Instrumentation Engineering Automates Aquaponics Lab for Culinary Arts

Instrumentation Engineering Automates Aquaponics Lab for Culinary Arts

Instrumentation Engineering Automates Aquaponics Lab for Culinary Arts

The aquaponics lab within the Culinary Arts program at OSU Institute of Technology recently encountered a serious issue; fish and plants were dying due to water pH levels. When the Instrumentation Engineering Technology capstone class heard about this issue, the students sprang into action.

"This lab requires fairly close monitoring of water levels, pH, ammonia, temperature and nitrates," said Celia Melson, Culinary Arts instructor. "If something in the system gets off, it can lead to unsafe levels for the fish, which then can lead to their death if not remedied, as well as the death of plants. If, for some reason, the system cannot be monitored regularly (i.e., school break, quarantined, etc.), there can be issues that cause a fish to die. If one fish dies, the ammonia levels can rise to unsafe levels causing further fish issues and deaths."

In the past, it took a significant amount of time for the Culinary Arts students to measure the chemicals of the water and make sure they were optimal for fish and plant life. Now, this system is automated.Aquaponics Panel

Instrumentation Engineering students Cole Crum, Brandon Huizaz, Dustin Martin and Jadarius Williams worked together to develop a system that monitors the fish tank's pH, temperature, water, and oxygen levels. They also developed a program to set up pump and light schedules for further system regulations. Further, the system allows for remote monitoring through alerts sent to an email address if something in the lab is outside of the normal range.

"My students will be able to use the data collected from this system to determine the needs for more testing if the results are outside the normal range," said Melson. "This allows them to troubleshoot any issues and make amendments or modifications before plant of fish loss might occur."

"The students got real world experience in building a project from the ground up. There is no better experience then real world," said Amanda Cullum, Instrumentation Engineering instructor. "This project incorporated the majority of their core classes, which helps to show the students what they learn in the classroom they will use in the workforce. This helped bring it all back to a full circle."

The project is not complete yet. It is ongoing through the summer for a new group of students working on hydroponic updates for the lab. Parker Schraeder and Caleb Winter are currently working on the lab.

Schraeder, an Instrumentation student from Mannford, is handling the budget, supplies, and paperwork for this next phase of the project, eventually to be team lead.

"This project is providing me a chance to use the skills I've learned at OSUIT," said Schraeder. "It's giving me great experience of what I can expect when I graduate and enter the workforce.

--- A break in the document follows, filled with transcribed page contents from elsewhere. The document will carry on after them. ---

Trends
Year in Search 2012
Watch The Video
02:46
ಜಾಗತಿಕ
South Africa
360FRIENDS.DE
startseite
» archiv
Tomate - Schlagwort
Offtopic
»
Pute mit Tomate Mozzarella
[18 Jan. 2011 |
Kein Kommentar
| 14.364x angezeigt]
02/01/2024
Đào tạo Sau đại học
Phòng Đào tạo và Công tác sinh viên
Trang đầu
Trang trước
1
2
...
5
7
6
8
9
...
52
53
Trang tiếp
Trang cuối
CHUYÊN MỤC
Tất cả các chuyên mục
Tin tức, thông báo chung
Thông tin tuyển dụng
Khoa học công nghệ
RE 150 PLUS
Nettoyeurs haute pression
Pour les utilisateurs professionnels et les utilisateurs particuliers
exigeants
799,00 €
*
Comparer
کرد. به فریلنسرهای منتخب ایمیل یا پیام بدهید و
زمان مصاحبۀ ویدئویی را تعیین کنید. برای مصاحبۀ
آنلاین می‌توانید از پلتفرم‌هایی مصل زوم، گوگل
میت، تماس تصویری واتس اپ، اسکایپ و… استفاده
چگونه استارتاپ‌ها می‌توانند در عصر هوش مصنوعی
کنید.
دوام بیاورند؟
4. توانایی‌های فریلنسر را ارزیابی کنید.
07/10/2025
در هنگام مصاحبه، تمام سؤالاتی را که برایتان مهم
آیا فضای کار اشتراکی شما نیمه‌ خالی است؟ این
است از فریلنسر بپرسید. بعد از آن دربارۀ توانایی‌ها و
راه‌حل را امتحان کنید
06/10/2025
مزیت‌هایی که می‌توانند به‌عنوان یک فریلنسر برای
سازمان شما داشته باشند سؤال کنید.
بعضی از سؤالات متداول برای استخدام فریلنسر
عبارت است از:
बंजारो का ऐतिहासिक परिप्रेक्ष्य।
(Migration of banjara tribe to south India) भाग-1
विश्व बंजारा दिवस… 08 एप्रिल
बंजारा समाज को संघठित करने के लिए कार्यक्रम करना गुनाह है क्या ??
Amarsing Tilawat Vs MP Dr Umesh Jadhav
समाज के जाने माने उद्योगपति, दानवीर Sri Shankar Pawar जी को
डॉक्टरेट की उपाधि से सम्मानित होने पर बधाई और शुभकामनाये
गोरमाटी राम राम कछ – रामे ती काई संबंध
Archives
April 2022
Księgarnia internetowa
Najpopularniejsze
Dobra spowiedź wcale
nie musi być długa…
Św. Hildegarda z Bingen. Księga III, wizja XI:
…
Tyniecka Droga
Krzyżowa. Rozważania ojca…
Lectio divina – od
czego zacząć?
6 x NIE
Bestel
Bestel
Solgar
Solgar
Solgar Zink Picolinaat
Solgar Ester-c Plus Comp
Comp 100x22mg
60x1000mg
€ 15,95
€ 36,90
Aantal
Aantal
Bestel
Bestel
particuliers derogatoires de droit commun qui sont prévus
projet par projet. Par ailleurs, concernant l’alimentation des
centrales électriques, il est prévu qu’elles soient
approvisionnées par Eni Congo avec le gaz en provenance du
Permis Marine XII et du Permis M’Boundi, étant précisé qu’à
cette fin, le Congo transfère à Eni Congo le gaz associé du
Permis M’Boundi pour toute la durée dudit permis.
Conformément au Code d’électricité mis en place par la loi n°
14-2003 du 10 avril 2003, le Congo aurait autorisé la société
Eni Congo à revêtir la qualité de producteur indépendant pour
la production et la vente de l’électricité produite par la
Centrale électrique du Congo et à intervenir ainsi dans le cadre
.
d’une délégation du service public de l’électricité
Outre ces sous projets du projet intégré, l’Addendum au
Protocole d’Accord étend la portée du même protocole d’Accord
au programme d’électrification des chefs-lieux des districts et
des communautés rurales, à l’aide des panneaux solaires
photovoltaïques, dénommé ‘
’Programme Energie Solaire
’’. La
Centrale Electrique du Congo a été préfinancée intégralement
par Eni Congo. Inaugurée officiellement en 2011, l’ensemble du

I can work with a team as well as lead a team for projects."

He says that the most valuable thing he has learned from this is teamwork and accountability.

"I want my team to be able to work together out in the field, and I want to make sure that they can count on me so that we can finish our project within the limited time we have together."

Schraeder enjoys the hands-on experience this project provides, which is why he chose to attend OSUIT.

 "I like that they give me the opportunity to use what I've been taught," he said. "I am a visual learner, so for me, this has been a great help."

Melson said she was impressed by this group of students.

"The students who worked on this project were over frequently to check on things and to ask questions and eat lunch," said Melson. "They often asked high-level questions and wanted to understand how the system worked and what types of features might be beneficial to add to the project. I like to think having to approach and ask questions aided their soft skills and hopefully prepared them more for their industry as they graduate."

Cullum said that she knew they wanted to help optimize this system when she heard about the aquaponics system.

"This campus has so many great opportunities for students," said Cullum. "Working with Culinary on this project is going to open doors for other programs that might not have thought about working together. Instrumentation and Culinary are two programs that I would have never thought could collaborate, but we worked great together to accomplish this goal."

"Often, we teach very much in silos, said Melson. "We are focused on our students and what they need to learn to prepare them for our industry. This was a great opportunity to collaborate and provide direct student benefits in multiple areas at once. The team that completed the work was outstanding, and I am super proud of these students," said Melson." They did an outstanding job!"